Désormais, c’est l’Institut français

Une nouveauté pour 2012  les centres et autres offices culturels français en Algérie se substitueront à l’Institut français placé sous la tutelle du ministre des Affaires étrangères. Il sera chargé de la politique culturelle extérieure de la France (promotion à l’étranger de la culture française, promotion et diffusion des œuvres audiovisuelles, diffusion de la langue française…), et ce, en application d’une loi promulguée le 27 juillet 2010, par Bernard Kouchner, alors ministre des Affaires étrangères et européennes. «Il s’agit de fédérer ces offices culturels français sous le label Institut français. C’est une  loi réorganisant ce dispositif administratif pour être plus visuel… Et Joël Lascaux sera le directeur de l’Institut français en Algérie», a dévoilera  M. Driencourt.

Par ailleurs, le Centre culturel français de Tizi Ouzou pourrait rouvrir. «Le Centre culturel français à Tizi Ouzou existe juridiquement. Je m’y suis rendu, il y a quelques jours, pour voir si l’on peut le réactiver», a annoncé l’ambassadeur de France.

Parmi les actions agissantes du service de coopération et d’action culturelle, la participation à l’événement culturel «Tlemcen, capitale islamique», à travers des expositions, des conférences… ainsi que des projets avec le Théâtre national algérien et une grande conférence universitaire à Marseille, en octobre 2011 et une autre, méditerranéenne, en 2013. La priorité est donnée à la formation continue, notamment celle de la presse écrite et audiovisuelle, la coopération décentralisée comme celle entre la ville de Paris et l’APW d’Alger quant à la réhabilitation du Jardin d’essai ou encore les jumelages de dynamiques entre Annaba et Dunkerque ou Constantine et Grenoble.

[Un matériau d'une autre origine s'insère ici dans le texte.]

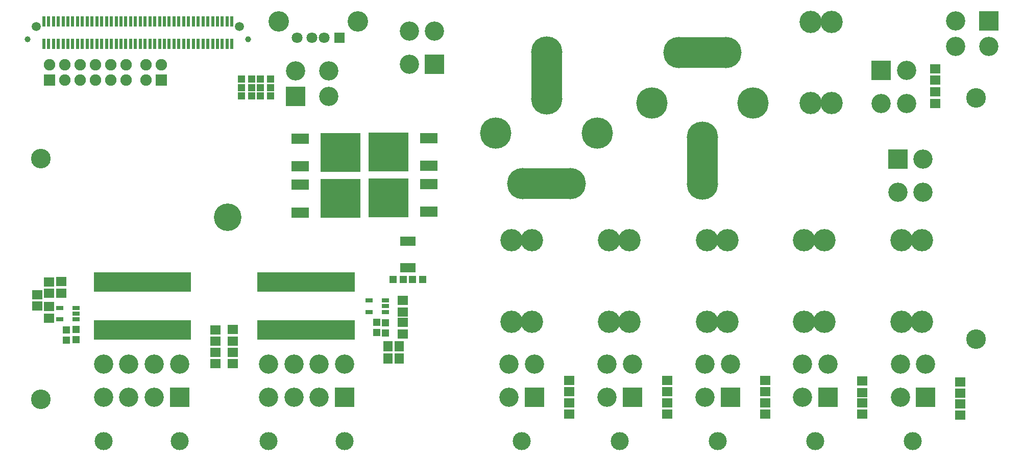
<source format=gts>
G04 DipTrace 3.0.0.2*
G04 Power_Board.GTS*
%MOIN*%
G04 #@! TF.FileFunction,Soldermask,Top*
G04 #@! TF.Part,Single*
%ADD28C,0.125984*%
%ADD47C,0.11811*%
%ADD48C,0.059055*%
%ADD49C,0.03937*%
%ADD50C,0.18*%
%ADD51C,0.128346*%
%ADD63R,0.059055X0.066929*%
%ADD65R,0.051181X0.031496*%
%ADD67R,0.322835X0.125984*%
%ADD69R,0.047244X0.051181*%
%ADD73C,0.145669*%
%ADD75R,0.26378X0.251969*%
%ADD77R,0.116142X0.066929*%
%ADD79R,0.019685X0.062992*%
%ADD81R,0.066929X0.059055*%
%ADD83R,0.314961X0.204724*%
%ADD85R,0.204724X0.314961*%
%ADD87C,0.204724*%
%ADD89C,0.133858*%
%ADD90C,0.070866*%
%ADD92R,0.070866X0.070866*%
%ADD94R,0.022835X0.066929*%
%ADD96C,0.074803*%
%ADD98R,0.074803X0.074803*%
%ADD101R,0.125984X0.125984*%
%ADD103R,0.051181X0.047244*%
%FSLAX26Y26*%
G04*
G70*
G90*
G75*
G01*
G04 TopMask*
%LPD*%
D103*
X2091535Y2770669D3*
X2024606D3*
X2091535Y2824803D3*
X2024606D3*
X2091535Y2878937D3*
X2024606D3*
D101*
X3813976Y802165D3*
D28*
X3648622D3*
Y1018701D3*
X3813976D3*
D47*
X3731299Y514764D3*
D101*
X4453740Y802165D3*
D28*
X4288386D3*
Y1018701D3*
X4453740D3*
D47*
X4371063Y514764D3*
D101*
X5093504Y802165D3*
D28*
X4928150D3*
Y1018701D3*
X5093504D3*
D47*
X5010827Y514764D3*
D101*
X5730610Y802165D3*
D28*
X5565256D3*
Y1018701D3*
X5730610D3*
D47*
X5647933Y514764D3*
D101*
X6368110Y802165D3*
D28*
X6202756D3*
Y1018701D3*
X6368110D3*
D47*
X6285433Y514764D3*
D101*
X6077756Y2937992D3*
D28*
X6243110D3*
Y2721457D3*
X6077756D3*
D101*
X3162402Y2977362D3*
D28*
X2997047D3*
Y3193898D3*
X3162402D3*
D101*
X6781496Y3260827D3*
D28*
Y3095472D3*
X6564961D3*
Y3260827D3*
D101*
X2253937Y2767717D3*
D28*
Y2933071D3*
X2470472D3*
Y2767717D3*
D101*
X6186024Y2357283D3*
D28*
X6351378D3*
Y2140748D3*
X6186024D3*
D101*
X1496063Y802165D3*
D28*
X1330709D3*
X1165354D3*
X1000000D3*
Y1018701D3*
X1165354D3*
X1330709D3*
X1496063D3*
D47*
X1000000Y514764D3*
X1496063D3*
D101*
X2573819Y802165D3*
D28*
X2408465D3*
X2243110D3*
X2077756D3*
Y1018701D3*
X2243110D3*
X2408465D3*
X2573819D3*
D47*
X2077756Y514764D3*
X2573819D3*
D98*
X646654Y2872441D3*
D96*
Y2972441D3*
X746654Y2872441D3*
Y2972441D3*
X846654Y2872441D3*
Y2972441D3*
X946654Y2872441D3*
Y2972441D3*
X1046654Y2872441D3*
Y2972441D3*
X1146654Y2872441D3*
Y2972441D3*
D98*
X1377953Y2874016D3*
D96*
Y2974016D3*
X1277953Y2874016D3*
Y2974016D3*
D94*
X1838631Y3257857D3*
X1807135D3*
X1775639D3*
X1744143D3*
X1712647D3*
X1681151D3*
X1649655D3*
X1618159D3*
X1586663D3*
X1555167D3*
X1523671D3*
X1492175D3*
X1460678D3*
X1429182D3*
X1397686D3*
X1366190D3*
X1334694D3*
X1303198D3*
X1271702D3*
X1240206D3*
X1208710D3*
X1177214D3*
X1145718D3*
X1114222D3*
X1082726D3*
X1051230D3*
X1019734D3*
X988238D3*
X956741D3*
X925245D3*
X893749D3*
X862253D3*
X830757D3*
X799261D3*
X767765D3*
X736269D3*
X704773D3*
X673277D3*
X641781D3*
X610285D3*
Y3112188D3*
X641781D3*
X673277D3*
X704773D3*
X736269D3*
X767765D3*
X799261D3*
X830757D3*
X862253D3*
X893749D3*
X925245D3*
X956741D3*
X988238D3*
X1019734D3*
X1051230D3*
X1082726D3*
X1114222D3*
X1145718D3*
X1177214D3*
X1208710D3*
X1240206D3*
X1271702D3*
X1303198D3*
X1334694D3*
X1366190D3*
X1397686D3*
X1429182D3*
X1460678D3*
X1492175D3*
X1523671D3*
X1555167D3*
X1586663D3*
X1618159D3*
X1649655D3*
X1681151D3*
X1712647D3*
X1744143D3*
X1775639D3*
X1807135D3*
X1838631D3*
D48*
X1887844Y3222424D3*
X561072D3*
D49*
X503001Y3139747D3*
X1945915D3*
D50*
X1811827Y1977526D3*
D92*
X2539370Y3149606D3*
D90*
X2440945D3*
X2362205D3*
X2263780D3*
D89*
X2660236Y3255906D3*
X2142913D3*
D103*
X1968504Y2770669D3*
X1901575D3*
X1968504Y2824803D3*
X1901575D3*
X1968504Y2878937D3*
X1901575D3*
D87*
X3892717Y3056102D3*
D85*
Y2902559D3*
D87*
Y2749016D3*
X4223425Y2528543D3*
X3562008D3*
D83*
X3892717Y2197835D3*
D87*
X3739173D3*
X4046260D3*
D81*
X1732283Y1020648D3*
Y1095451D3*
X1845472Y1020648D3*
Y1095451D3*
D79*
X2947835Y1648622D3*
X2967520D3*
X2987205D3*
X3006890D3*
X3026575D3*
Y1821850D3*
X3006890D3*
X2987205D3*
X2967520D3*
X2947835D3*
D77*
X2283465Y2189961D3*
X2283484Y2008858D3*
D75*
X2547244Y2099409D3*
D77*
X3125000Y2012795D3*
X3124980Y2193898D3*
D75*
X2861220Y2103346D3*
D77*
X2283465Y2490157D3*
X2283484Y2309055D3*
D75*
X2547244Y2399606D3*
D77*
X3125000Y2312992D3*
X3124980Y2494094D3*
D75*
X2861220Y2403543D3*
D103*
X2957677Y1569882D3*
X2890748D3*
X3085630D3*
X3018701D3*
D81*
X1732283Y1242105D3*
Y1167302D3*
X1845472Y1243089D3*
Y1168286D3*
X4040354Y688976D3*
Y763780D3*
D73*
X3799213Y1825787D3*
X3665354Y1295472D3*
Y1825787D3*
X3799213Y1295472D3*
D81*
X4040354Y910433D3*
Y835630D3*
X4680118Y688976D3*
Y763780D3*
D73*
X4434055Y1825787D3*
X4300197Y1295472D3*
Y1825787D3*
X4434055Y1295472D3*
D81*
X4680118Y910433D3*
Y835630D3*
X5319882Y688976D3*
Y763780D3*
D73*
X5073819Y1825787D3*
X4939961Y1295472D3*
Y1825787D3*
X5073819Y1295472D3*
D81*
X5319882Y910433D3*
Y835630D3*
X5954724Y688976D3*
Y763780D3*
D73*
X5708661Y1825787D3*
X5574803Y1295472D3*
Y1825787D3*
X5708661Y1295472D3*
D81*
X5954724Y906496D3*
Y831693D3*
X6594488Y684055D3*
Y758858D3*
D73*
X6343504Y1825787D3*
X6209646Y1295472D3*
Y1825787D3*
X6343504Y1295472D3*
D81*
X6594488Y901575D3*
Y826772D3*
X6432087Y2947835D3*
Y2873031D3*
D73*
X5752953Y3252953D3*
X5619094Y2722638D3*
Y3252953D3*
X5752953Y2722638D3*
D81*
X6432087Y2721457D3*
Y2796260D3*
X723425Y1481299D3*
Y1556102D3*
D69*
X757874Y1240157D3*
Y1173228D3*
D67*
X1412402Y1240157D3*
Y1555118D3*
X1097441Y1240157D3*
Y1555118D3*
D81*
X644685Y1392717D3*
Y1317913D3*
X565945Y1471457D3*
Y1396654D3*
X644685Y1555118D3*
Y1480315D3*
D69*
X821850Y1176181D3*
Y1243110D3*
D65*
Y1309055D3*
Y1346457D3*
Y1383858D3*
X715551D3*
Y1309055D3*
D63*
X2931102Y1055118D3*
X2856299D3*
D69*
X2785433Y1289370D3*
Y1222441D3*
D67*
X2480315Y1240157D3*
Y1555118D3*
X2165354Y1240157D3*
Y1555118D3*
D81*
X2952756Y1358268D3*
Y1433071D3*
Y1215551D3*
Y1290354D3*
D63*
X2856299Y1134843D3*
X2931102D3*
D69*
X2839567Y1220472D3*
Y1287402D3*
D65*
Y1358268D3*
Y1395669D3*
Y1433071D3*
X2733268D3*
Y1358268D3*
D87*
X4911417Y2194882D3*
D85*
Y2348425D3*
D87*
Y2501969D3*
X4580709Y2722441D3*
X5242126D3*
D83*
X4911417Y3053150D3*
D87*
X5064961D3*
X4757874D3*
D51*
X6696850Y2755906D3*
Y1181102D3*
X590551Y787402D3*
Y2362205D3*
M02*

</source>
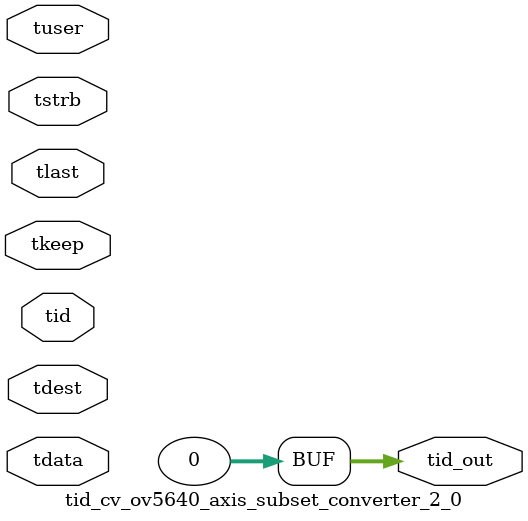
<source format=v>


`timescale 1ps/1ps

module tid_cv_ov5640_axis_subset_converter_2_0 #
(
parameter C_S_AXIS_TID_WIDTH   = 1,
parameter C_S_AXIS_TUSER_WIDTH = 0,
parameter C_S_AXIS_TDATA_WIDTH = 0,
parameter C_S_AXIS_TDEST_WIDTH = 0,
parameter C_M_AXIS_TID_WIDTH   = 32
)
(
input  [(C_S_AXIS_TID_WIDTH   == 0 ? 1 : C_S_AXIS_TID_WIDTH)-1:0       ] tid,
input  [(C_S_AXIS_TDATA_WIDTH == 0 ? 1 : C_S_AXIS_TDATA_WIDTH)-1:0     ] tdata,
input  [(C_S_AXIS_TUSER_WIDTH == 0 ? 1 : C_S_AXIS_TUSER_WIDTH)-1:0     ] tuser,
input  [(C_S_AXIS_TDEST_WIDTH == 0 ? 1 : C_S_AXIS_TDEST_WIDTH)-1:0     ] tdest,
input  [(C_S_AXIS_TDATA_WIDTH/8)-1:0 ] tkeep,
input  [(C_S_AXIS_TDATA_WIDTH/8)-1:0 ] tstrb,
input                                                                    tlast,
output [(C_M_AXIS_TID_WIDTH   == 0 ? 1 : C_M_AXIS_TID_WIDTH)-1:0       ] tid_out
);

assign tid_out = {1'b0};

endmodule


</source>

Campus France - 20 000 étudiants algériens déjà en France

Le budget de la coopération et l’action culturelle franco-algérienne est de l’ordre  de 10 millions d’euros en 2011.

La plus importante enveloppe financière de coopération culturelle de par le monde. L’action de coopération française culturelle en Algérie, ce sont cinq centres culturels à Alger, Oran, Annaba, Constantine et Tlemcen, 9000 étudiants algériens en cours de langue française, 1500 dossiers dans le cadre de l’espace Campus France, et ce, pour un éventuel cursus universitaire français.

En 2010, 14 500 étudiants ont passé un entretien pédagogique avec un conseiller, 40 doctorants algériens sont dans une université française et 89 maîtres assistants sont en cours de finalisation de thèse dans un laboratoire français ; 5027 visas de long séjour pour étudiants ont été délivrés, 20 000 étudiants algériens sont déjà en France, dont 300 boursiers du gouvernement français (Proface).

En outre, il existe 600 accords et conventions entre les universités françaises et algériennes (soit une à deux conventions mixtes pour chaque université en Algérie).